- **Written problem**
Pick out every line in the records that contains the string "context" and copy each of those lines.

- **Records for the task**
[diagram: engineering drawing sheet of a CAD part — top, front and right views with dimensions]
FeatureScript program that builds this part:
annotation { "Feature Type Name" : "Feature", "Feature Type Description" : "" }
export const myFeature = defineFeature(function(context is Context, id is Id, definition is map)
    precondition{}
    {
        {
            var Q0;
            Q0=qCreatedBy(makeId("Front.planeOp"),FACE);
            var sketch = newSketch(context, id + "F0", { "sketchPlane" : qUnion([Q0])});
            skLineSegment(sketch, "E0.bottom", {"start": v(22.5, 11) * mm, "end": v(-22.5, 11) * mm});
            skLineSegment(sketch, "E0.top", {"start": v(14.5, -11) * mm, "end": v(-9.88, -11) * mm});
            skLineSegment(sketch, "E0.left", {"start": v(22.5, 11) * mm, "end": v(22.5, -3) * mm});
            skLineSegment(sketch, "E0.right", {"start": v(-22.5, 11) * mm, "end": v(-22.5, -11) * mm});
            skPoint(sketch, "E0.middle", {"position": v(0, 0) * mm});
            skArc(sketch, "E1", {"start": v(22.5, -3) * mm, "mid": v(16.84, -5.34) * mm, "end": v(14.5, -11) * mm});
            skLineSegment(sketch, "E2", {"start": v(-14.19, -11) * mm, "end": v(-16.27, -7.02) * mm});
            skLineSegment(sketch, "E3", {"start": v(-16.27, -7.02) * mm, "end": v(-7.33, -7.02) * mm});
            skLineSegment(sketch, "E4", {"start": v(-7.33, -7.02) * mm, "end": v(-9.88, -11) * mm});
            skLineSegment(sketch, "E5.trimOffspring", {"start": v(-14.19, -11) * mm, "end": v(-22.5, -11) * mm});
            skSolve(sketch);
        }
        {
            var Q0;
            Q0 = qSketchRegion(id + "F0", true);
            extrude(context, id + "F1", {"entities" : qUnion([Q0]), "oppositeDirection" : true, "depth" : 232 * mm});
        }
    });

---

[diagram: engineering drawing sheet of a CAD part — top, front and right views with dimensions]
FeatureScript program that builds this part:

- **Output of the exercise**
export const myFeature = defineFeature(function(context is Context, id is Id, definition is map)
            var sketch = newSketch(context, id + "F0", { "sketchPlane" : qUnion([Q0])});
            extrude(context, id + "F1", {"entities" : qUnion([Q0]), "oppositeDirection" : true, "depth" : 232 * mm});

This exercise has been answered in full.